Written task => Locate the word "margin" in the data below, then copy every line that holds it.

Front-end code edit data =>
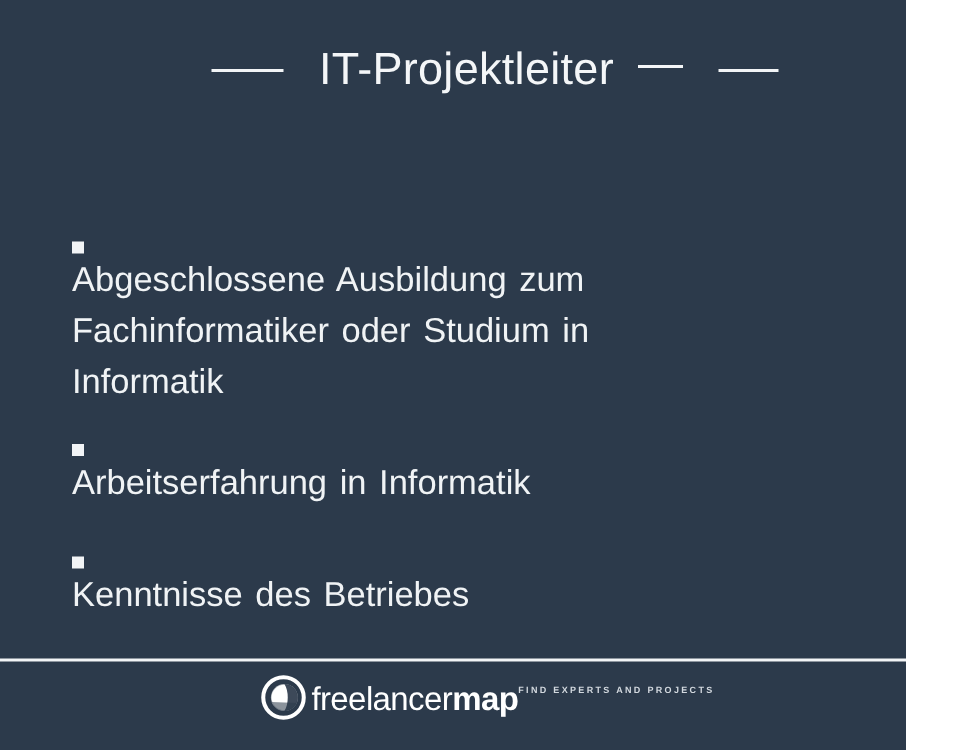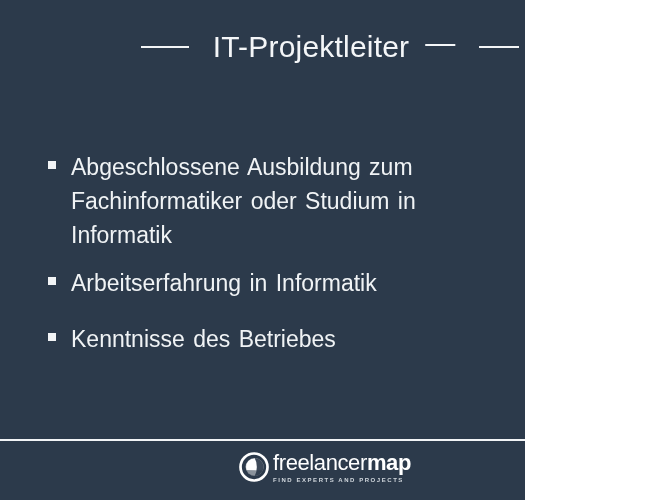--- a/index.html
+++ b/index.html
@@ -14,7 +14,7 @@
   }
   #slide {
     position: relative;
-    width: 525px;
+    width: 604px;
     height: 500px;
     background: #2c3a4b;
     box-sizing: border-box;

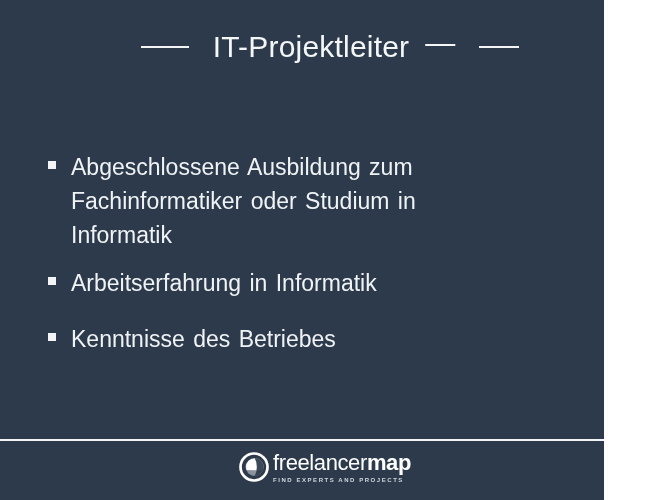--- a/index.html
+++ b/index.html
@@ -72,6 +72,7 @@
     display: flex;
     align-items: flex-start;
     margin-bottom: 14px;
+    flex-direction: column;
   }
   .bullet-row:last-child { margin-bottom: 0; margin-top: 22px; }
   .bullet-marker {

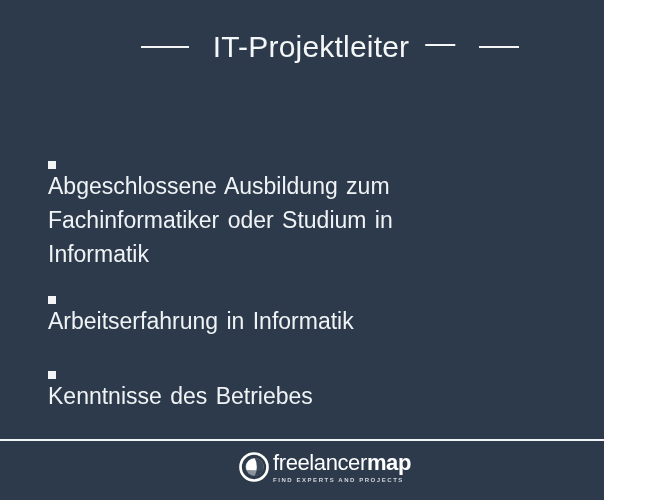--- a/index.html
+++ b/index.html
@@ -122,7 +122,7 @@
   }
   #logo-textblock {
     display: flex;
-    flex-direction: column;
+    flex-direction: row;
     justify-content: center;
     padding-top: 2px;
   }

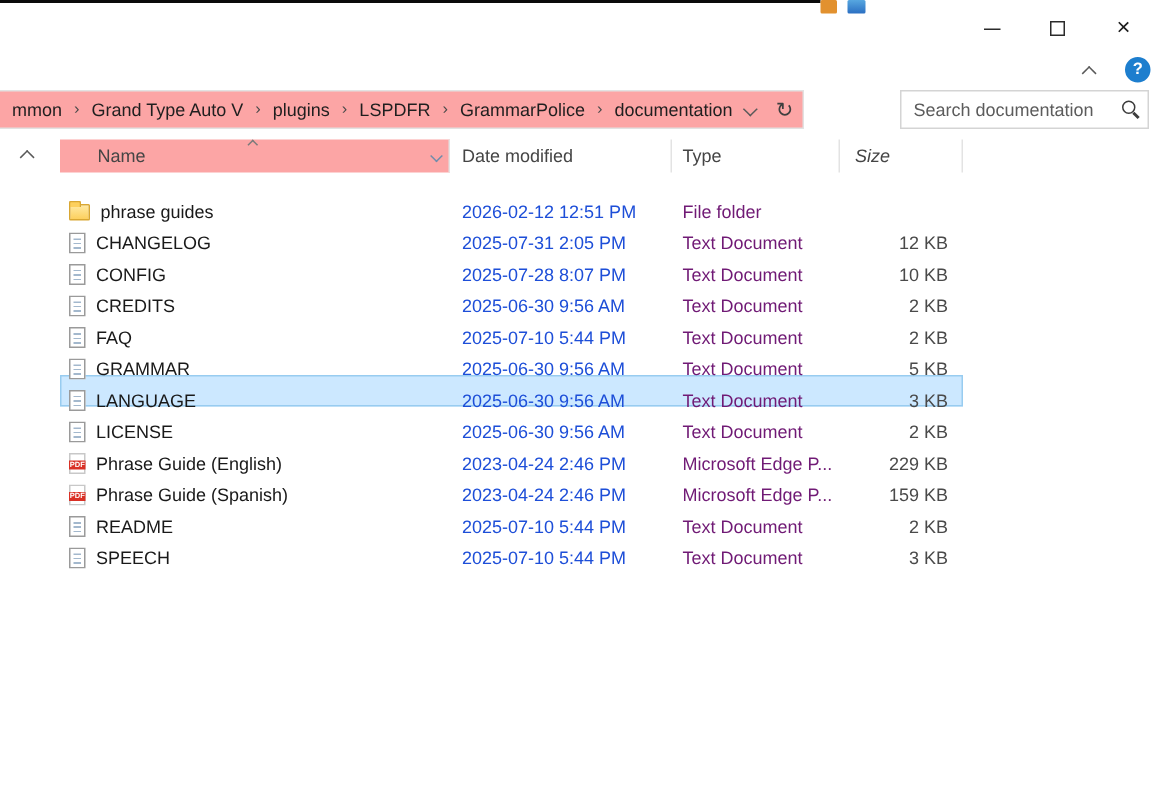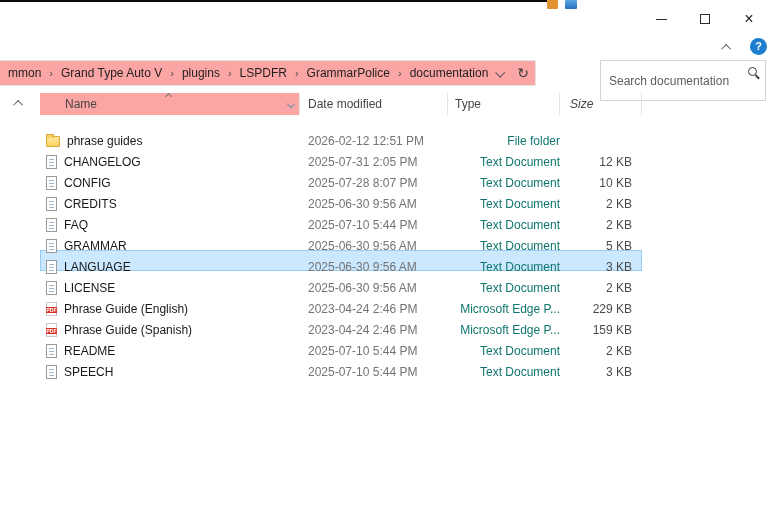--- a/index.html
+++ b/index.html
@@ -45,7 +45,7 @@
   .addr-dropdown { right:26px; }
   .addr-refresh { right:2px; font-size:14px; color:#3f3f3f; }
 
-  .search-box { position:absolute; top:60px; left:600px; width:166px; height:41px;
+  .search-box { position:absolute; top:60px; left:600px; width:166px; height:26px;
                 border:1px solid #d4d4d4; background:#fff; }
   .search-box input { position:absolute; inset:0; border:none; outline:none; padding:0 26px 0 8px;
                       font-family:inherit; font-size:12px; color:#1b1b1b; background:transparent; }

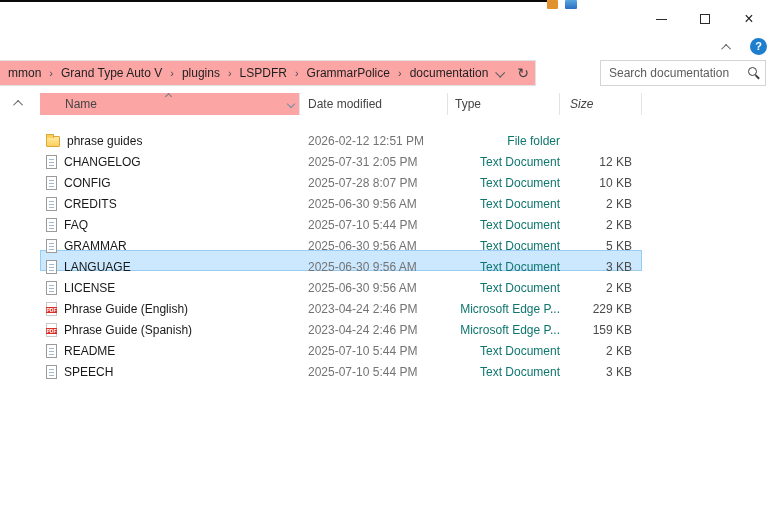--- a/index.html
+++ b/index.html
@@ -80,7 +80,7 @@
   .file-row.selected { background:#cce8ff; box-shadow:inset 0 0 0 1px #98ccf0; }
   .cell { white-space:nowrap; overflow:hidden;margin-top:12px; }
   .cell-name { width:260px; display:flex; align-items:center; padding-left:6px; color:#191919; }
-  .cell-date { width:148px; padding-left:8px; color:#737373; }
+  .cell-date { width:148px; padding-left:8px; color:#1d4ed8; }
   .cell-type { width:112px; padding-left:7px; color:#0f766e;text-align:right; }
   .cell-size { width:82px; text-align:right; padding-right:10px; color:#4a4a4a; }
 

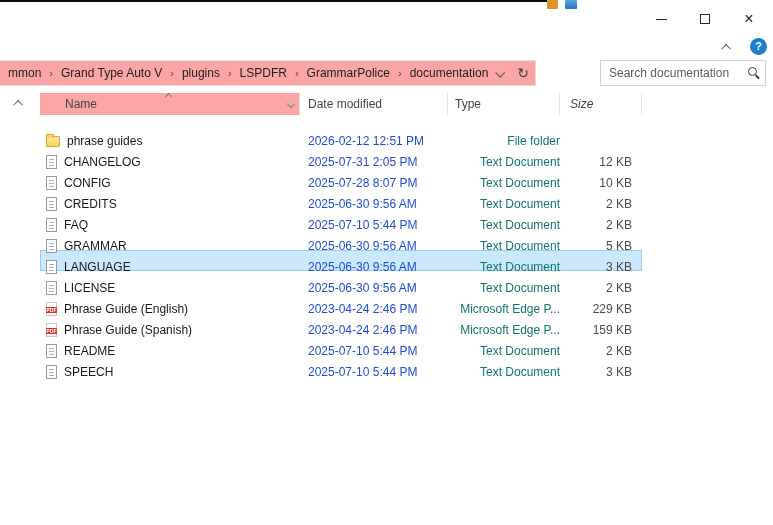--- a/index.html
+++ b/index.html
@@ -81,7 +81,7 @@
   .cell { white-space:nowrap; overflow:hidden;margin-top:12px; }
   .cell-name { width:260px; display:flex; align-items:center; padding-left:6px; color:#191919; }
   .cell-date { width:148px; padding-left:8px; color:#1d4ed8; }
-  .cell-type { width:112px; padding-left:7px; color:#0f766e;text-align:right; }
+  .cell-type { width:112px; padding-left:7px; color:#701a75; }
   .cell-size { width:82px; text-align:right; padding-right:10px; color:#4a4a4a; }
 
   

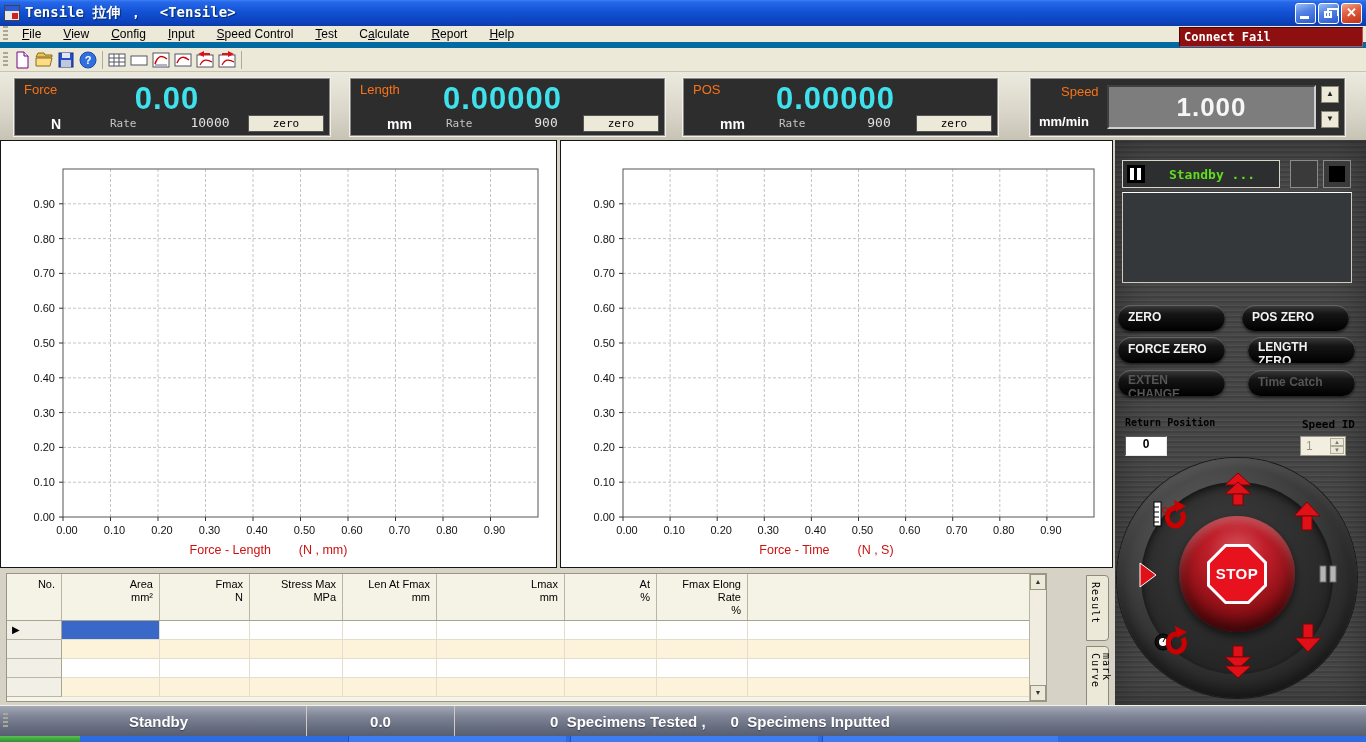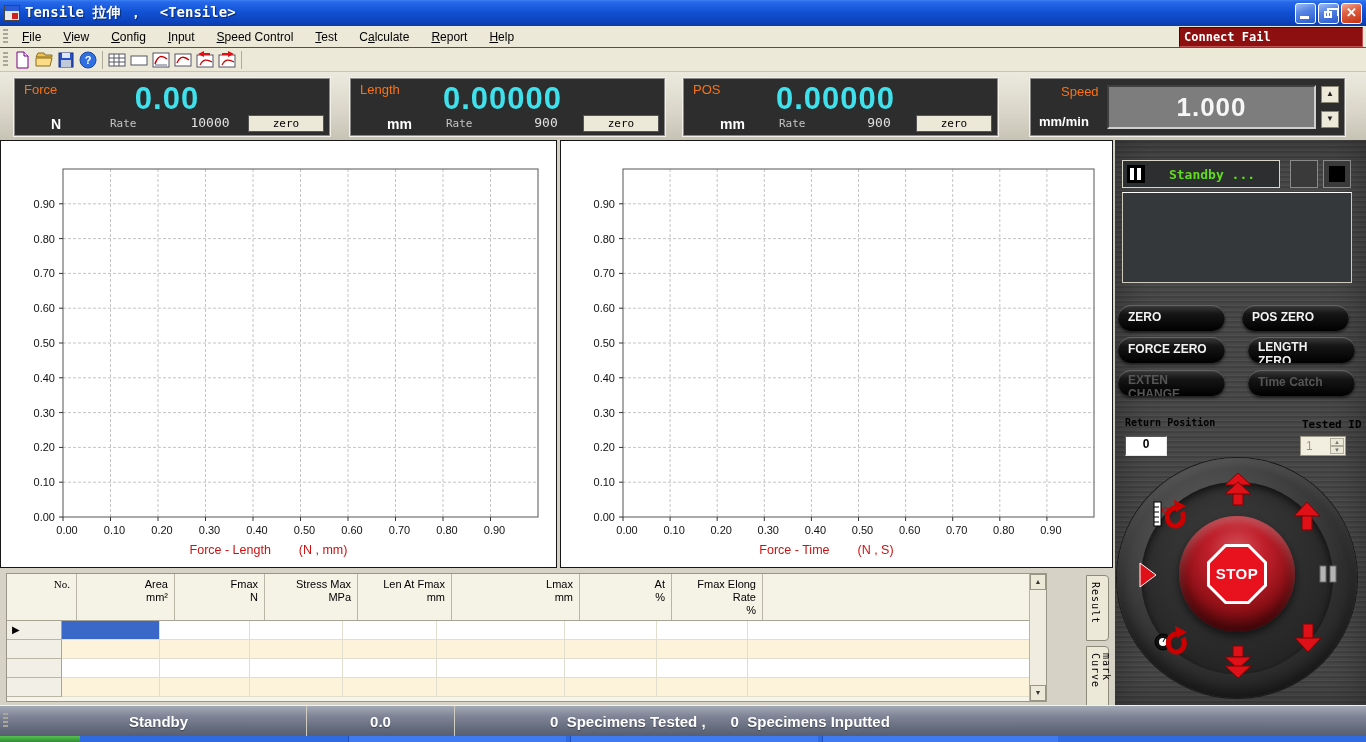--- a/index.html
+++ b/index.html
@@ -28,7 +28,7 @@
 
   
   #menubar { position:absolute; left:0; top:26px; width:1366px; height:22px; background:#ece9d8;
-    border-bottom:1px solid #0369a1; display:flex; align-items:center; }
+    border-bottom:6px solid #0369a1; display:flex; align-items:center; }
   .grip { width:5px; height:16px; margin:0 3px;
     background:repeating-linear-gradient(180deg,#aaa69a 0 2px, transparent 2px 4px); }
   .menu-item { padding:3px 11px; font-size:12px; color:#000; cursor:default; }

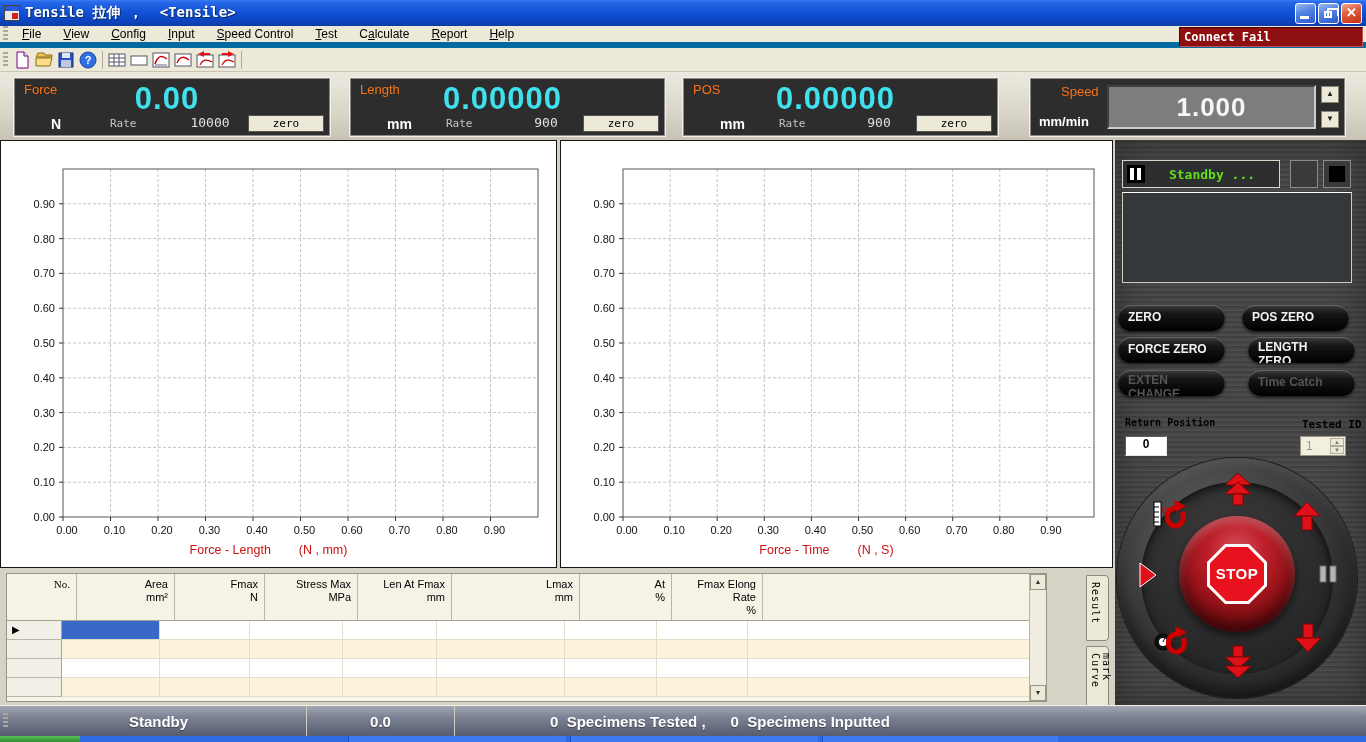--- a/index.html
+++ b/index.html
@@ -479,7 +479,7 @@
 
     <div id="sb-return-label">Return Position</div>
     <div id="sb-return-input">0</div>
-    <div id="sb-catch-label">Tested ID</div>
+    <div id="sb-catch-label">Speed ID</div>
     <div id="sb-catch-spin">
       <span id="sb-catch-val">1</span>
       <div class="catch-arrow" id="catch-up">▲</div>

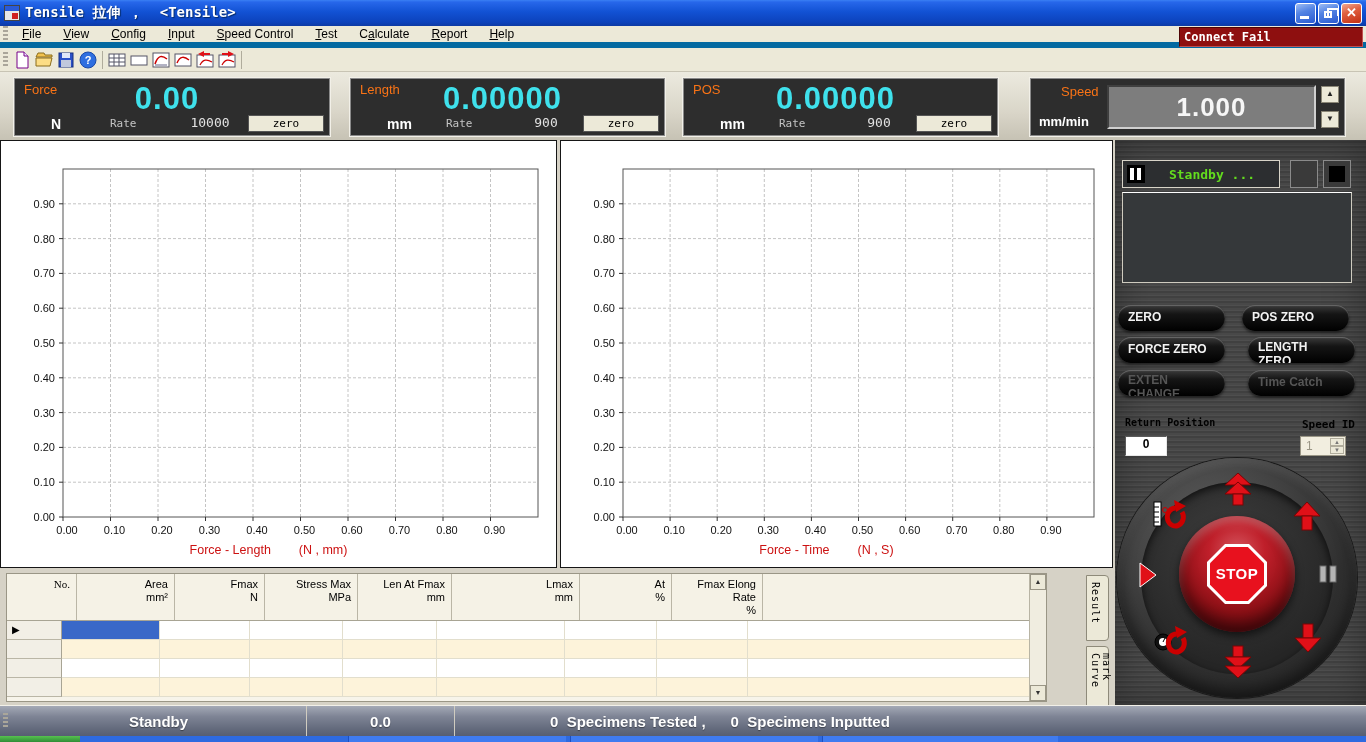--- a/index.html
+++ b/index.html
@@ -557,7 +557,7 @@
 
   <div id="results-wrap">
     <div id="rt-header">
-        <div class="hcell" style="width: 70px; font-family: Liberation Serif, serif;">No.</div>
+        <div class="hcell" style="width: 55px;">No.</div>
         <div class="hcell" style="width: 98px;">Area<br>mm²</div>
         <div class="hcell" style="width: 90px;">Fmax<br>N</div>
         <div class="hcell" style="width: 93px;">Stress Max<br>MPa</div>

Solution =>
     margin-bottom: 14px;
   .bullet-row:last-child { margin-bottom: 0; margin-top: 22px; }
   .cell { white-space:nowrap; overflow:hidden;margin-top:12px; }
   .cell { white-space:nowrap; overflow:hidden;margin-top:12px; }
   .grip { width:5px; height:16px; margin:0 3px;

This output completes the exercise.